Why do browsers do this? (odd searching behaviour from address bar)

I use a variety of browsers, and I have seen this behaviour with at least three of them (Edge, Chrome, Firefox)…

I don’t keep bookmarks - they’re just clutter - when I want to visit a familiar site, I just start typing the name of the site in the address bar - I usually only have to type one or two letters before it identifies the site I am after, except…

It doesn’t always go there - sometimes it just searches for the two letters I entered - it’s like this:

[ul]
[li]I want to go to this message board - I type B O[/li][li]The address bar correctly interprets my intent and displays the complete URL boards.straightdope.com (and the whole string is highligted[/li][li]I hit enter[/li][li]The browser takes me to the search results for ‘BO’ in Google or (gah!) Bing[/li][li]I kill the tab, open a new one, and repeat from start - exactly the same things happen, except this time, it takes me to the site I want[/li][/ul]

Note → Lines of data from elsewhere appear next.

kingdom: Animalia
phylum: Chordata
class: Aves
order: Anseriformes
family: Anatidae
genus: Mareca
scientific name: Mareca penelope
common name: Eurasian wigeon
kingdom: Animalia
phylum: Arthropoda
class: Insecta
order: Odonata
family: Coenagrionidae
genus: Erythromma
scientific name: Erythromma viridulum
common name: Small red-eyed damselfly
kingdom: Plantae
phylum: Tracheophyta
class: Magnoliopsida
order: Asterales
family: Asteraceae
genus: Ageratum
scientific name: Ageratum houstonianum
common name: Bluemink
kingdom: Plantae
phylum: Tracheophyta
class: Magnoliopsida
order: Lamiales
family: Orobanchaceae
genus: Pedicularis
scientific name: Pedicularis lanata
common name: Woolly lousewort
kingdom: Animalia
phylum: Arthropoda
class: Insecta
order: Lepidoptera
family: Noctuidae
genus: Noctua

Sometimes it will do the search thing twice, and I get the site on the third attempt - sometimes it won’t do the search thing at all and I go directly to the site on the first attempt - but in all cases, there’s no difference in what I type, and no difference in the way it presents the intermediate results of my typing to me.

Why the inconsistency?

Either you’re moving too fast, or your mouse pointer is hovering over a text string in the suggestion list and assumes you’re selecting that instead.

My guess: I think there’s a delay whilst sorting/interpreting new entries during which the list re-organises, putting a different entry under highlight. Second time around, there’s no new entries so no delay, the highlighted entry stays highlighted.

“Why the inconsistency?”

Milliseconds and how it’s being processed.

When you start typing, it starts looking through your history, but it also figures that you might not have that string in your history, so it also creates the google search. If it hasn’t found the item you’re looking for by the time you hit enter, it’s going to use the google search instead. I see that you can see the url in the search bar, so I’m guessing that it’s not using the same place in memory to display on the screen as it is to actually do the request, so it’s taking a millisecond between displaying it and moving it to the right spot to process. Maybe even a micro-second.

The difference in time might be because the url you’re looking for is now higher in the list, or it could be because you moved just a hair slower to hit the enter key the second time.

This is called a race condition in software circles and can be a right pain in the arse to debug.

You can speed up that search if it’s really slow, but I believe it means losing that dropdown history.
BTW, you don’t really have to delete that tab and open a new tab. Just clear out the search bar and start over

Zyada - 30+ years in programming.

I gotta say, I absolutely hate how browsers have gone to searching from the address box. Entering anything that’s not a valid URL should return an error message. Even Firefox, which still has a separate search box, will do a search from the address box.